In the items below, copy the lines word for word. Begin at the line that contains "collection date: 1926" and stop after the line that contains "name author: (Trin. & Rupr.) Hack. & Arechav.".
--------------------
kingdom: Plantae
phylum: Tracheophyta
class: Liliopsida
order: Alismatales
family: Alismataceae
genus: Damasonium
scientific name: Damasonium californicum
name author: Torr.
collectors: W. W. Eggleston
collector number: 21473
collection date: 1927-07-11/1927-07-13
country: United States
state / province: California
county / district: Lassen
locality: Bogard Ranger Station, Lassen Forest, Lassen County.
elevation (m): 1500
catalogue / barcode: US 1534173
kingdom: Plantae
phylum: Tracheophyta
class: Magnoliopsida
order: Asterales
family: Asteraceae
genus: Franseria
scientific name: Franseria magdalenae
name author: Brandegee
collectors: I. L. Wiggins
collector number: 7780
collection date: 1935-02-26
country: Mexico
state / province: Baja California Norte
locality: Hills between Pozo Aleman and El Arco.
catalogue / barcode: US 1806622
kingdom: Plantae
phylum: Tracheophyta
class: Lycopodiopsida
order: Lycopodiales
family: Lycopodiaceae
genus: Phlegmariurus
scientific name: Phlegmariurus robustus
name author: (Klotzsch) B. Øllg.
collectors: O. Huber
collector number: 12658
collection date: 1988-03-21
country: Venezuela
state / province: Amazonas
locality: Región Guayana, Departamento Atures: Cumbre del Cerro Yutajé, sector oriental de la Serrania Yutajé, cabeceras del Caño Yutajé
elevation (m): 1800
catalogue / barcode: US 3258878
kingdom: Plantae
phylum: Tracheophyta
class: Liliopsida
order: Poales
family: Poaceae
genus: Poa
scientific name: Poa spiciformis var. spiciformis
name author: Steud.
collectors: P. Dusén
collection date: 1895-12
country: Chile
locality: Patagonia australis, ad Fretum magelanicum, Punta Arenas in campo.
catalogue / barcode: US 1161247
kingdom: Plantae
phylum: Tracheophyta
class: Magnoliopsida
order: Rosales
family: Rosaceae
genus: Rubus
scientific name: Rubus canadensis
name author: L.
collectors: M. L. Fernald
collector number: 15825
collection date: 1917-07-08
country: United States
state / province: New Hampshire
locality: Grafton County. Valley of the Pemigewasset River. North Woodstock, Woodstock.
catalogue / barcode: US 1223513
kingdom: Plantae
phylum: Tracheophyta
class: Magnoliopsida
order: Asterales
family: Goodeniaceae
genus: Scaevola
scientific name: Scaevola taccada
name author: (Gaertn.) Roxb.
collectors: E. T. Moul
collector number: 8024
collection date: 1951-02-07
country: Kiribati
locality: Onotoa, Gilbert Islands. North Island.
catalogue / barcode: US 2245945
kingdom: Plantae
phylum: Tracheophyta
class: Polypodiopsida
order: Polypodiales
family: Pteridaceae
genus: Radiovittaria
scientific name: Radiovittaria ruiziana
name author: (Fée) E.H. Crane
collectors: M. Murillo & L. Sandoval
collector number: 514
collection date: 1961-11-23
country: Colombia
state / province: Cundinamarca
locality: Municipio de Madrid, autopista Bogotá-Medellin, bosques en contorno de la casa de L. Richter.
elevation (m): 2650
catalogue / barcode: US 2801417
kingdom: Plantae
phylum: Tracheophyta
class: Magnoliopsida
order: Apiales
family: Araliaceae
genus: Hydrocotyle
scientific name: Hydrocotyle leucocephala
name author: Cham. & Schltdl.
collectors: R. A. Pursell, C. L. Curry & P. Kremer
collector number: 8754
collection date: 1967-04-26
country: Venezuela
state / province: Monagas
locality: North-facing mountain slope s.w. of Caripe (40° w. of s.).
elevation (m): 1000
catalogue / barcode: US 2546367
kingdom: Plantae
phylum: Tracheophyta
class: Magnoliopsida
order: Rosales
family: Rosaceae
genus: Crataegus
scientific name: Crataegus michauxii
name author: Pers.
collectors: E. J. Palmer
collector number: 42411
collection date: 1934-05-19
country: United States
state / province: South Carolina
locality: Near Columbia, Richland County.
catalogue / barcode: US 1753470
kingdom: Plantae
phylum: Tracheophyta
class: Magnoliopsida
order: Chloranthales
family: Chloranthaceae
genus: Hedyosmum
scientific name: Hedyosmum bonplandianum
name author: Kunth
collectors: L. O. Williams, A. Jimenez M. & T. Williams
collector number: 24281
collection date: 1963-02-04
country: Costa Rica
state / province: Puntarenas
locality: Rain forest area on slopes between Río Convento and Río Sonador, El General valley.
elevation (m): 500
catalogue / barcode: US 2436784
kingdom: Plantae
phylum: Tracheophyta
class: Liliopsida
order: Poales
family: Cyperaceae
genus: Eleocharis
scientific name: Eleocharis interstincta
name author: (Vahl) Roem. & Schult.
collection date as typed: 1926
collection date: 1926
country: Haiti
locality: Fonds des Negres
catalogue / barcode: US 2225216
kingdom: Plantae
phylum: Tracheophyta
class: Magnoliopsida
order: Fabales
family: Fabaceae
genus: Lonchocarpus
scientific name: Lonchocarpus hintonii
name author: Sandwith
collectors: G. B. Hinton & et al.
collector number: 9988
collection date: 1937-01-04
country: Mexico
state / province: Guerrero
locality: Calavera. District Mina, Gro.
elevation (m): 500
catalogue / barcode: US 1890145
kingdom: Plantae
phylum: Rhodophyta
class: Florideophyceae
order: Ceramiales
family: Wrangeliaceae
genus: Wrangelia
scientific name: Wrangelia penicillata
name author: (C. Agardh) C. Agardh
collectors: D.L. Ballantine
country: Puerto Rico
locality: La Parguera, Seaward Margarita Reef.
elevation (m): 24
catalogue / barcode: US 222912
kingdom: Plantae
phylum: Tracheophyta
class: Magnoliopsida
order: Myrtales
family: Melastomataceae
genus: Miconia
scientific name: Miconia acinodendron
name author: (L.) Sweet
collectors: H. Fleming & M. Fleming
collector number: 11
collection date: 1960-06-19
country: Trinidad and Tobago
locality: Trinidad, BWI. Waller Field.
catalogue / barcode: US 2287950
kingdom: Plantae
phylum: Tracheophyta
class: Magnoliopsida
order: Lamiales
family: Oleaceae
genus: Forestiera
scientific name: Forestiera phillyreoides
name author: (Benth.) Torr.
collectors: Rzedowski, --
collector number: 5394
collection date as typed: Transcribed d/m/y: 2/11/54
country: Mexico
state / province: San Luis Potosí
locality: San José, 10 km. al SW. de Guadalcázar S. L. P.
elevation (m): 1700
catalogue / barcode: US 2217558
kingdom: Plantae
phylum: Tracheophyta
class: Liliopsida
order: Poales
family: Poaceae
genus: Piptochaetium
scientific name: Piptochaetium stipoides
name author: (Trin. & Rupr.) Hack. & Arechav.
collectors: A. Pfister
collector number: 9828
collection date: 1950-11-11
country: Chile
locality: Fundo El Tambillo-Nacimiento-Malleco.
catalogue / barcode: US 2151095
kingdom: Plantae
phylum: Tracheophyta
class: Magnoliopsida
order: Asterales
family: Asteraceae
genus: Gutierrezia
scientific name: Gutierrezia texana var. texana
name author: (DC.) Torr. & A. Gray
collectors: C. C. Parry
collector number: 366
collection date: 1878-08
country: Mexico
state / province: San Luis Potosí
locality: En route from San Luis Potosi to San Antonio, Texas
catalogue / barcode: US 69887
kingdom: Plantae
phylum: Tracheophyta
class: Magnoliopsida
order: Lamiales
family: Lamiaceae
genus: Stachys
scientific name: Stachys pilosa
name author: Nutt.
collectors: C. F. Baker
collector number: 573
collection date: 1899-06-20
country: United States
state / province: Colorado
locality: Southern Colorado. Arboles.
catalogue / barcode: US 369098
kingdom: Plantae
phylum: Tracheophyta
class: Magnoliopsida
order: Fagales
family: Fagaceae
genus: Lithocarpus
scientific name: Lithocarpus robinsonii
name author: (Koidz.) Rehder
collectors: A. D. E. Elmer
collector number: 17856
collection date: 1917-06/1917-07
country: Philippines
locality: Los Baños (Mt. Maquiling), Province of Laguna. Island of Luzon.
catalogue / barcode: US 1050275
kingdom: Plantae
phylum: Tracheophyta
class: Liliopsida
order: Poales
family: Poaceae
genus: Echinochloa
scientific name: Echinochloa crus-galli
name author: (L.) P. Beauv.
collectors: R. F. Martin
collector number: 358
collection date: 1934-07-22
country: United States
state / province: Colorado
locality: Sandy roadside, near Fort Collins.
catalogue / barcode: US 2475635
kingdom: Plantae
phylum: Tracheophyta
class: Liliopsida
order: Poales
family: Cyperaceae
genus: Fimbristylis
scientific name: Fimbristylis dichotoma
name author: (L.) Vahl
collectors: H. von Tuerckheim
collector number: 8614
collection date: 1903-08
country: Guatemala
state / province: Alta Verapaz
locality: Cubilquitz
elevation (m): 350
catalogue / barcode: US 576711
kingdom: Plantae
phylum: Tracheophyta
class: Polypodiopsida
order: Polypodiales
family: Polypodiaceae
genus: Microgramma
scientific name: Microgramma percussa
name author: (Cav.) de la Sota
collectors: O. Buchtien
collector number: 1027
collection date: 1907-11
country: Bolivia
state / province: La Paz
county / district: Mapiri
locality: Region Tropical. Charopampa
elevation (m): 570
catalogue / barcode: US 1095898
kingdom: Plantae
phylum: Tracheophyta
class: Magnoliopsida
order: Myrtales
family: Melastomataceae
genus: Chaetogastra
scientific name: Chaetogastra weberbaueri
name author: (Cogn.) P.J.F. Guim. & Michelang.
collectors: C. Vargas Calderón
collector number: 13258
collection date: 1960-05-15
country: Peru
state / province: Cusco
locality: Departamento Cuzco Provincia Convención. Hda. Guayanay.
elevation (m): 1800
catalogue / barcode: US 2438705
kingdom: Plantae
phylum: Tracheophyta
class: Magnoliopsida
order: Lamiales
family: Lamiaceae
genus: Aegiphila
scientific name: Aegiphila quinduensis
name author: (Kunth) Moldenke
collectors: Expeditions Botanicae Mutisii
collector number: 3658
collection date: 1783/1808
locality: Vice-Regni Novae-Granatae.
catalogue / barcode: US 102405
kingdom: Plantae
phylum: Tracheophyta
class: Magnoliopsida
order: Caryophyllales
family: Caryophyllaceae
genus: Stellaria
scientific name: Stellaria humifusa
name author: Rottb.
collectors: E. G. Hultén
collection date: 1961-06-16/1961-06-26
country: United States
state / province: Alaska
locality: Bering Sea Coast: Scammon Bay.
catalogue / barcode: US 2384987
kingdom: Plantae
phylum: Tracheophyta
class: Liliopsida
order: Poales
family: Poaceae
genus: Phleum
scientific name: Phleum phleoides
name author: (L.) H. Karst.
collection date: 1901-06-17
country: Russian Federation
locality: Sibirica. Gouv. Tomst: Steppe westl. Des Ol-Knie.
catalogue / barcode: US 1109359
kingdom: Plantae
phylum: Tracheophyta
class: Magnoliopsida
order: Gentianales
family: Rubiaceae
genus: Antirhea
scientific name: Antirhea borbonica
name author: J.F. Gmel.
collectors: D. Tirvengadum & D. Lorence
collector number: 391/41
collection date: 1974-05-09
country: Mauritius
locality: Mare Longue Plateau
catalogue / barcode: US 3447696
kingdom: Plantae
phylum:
--------------------
* TASK OUTPUT:
collection date: 1926
country: Haiti
locality: Fonds des Negres
catalogue / barcode: US 2225216
kingdom: Plantae
phylum: Tracheophyta
class: Magnoliopsida
order: Fabales
family: Fabaceae
genus: Lonchocarpus
scientific name: Lonchocarpus hintonii
name author: Sandwith
collectors: G. B. Hinton & et al.
collector number: 9988
collection date: 1937-01-04
country: Mexico
state / province: Guerrero
locality: Calavera. District Mina, Gro.
elevation (m): 500
catalogue / barcode: US 1890145
kingdom: Plantae
phylum: Rhodophyta
class: Florideophyceae
order: Ceramiales
family: Wrangeliaceae
genus: Wrangelia
scientific name: Wrangelia penicillata
name author: (C. Agardh) C. Agardh
collectors: D.L. Ballantine
country: Puerto Rico
locality: La Parguera, Seaward Margarita Reef.
elevation (m): 24
catalogue / barcode: US 222912
kingdom: Plantae
phylum: Tracheophyta
class: Magnoliopsida
order: Myrtales
family: Melastomataceae
genus: Miconia
scientific name: Miconia acinodendron
name author: (L.) Sweet
collectors: H. Fleming & M. Fleming
collector number: 11
collection date: 1960-06-19
country: Trinidad and Tobago
locality: Trinidad, BWI. Waller Field.
catalogue / barcode: US 2287950
kingdom: Plantae
phylum: Tracheophyta
class: Magnoliopsida
order: Lamiales
family: Oleaceae
genus: Forestiera
scientific name: Forestiera phillyreoides
name author: (Benth.) Torr.
collectors: Rzedowski, --
collector number: 5394
collection date as typed: Transcribed d/m/y: 2/11/54
country: Mexico
state / province: San Luis Potosí
locality: San José, 10 km. al SW. de Guadalcázar S. L. P.
elevation (m): 1700
catalogue / barcode: US 2217558
kingdom: Plantae
phylum: Tracheophyta
class: Liliopsida
order: Poales
family: Poaceae
genus: Piptochaetium
scientific name: Piptochaetium stipoides
name author: (Trin. & Rupr.) Hack. & Arechav.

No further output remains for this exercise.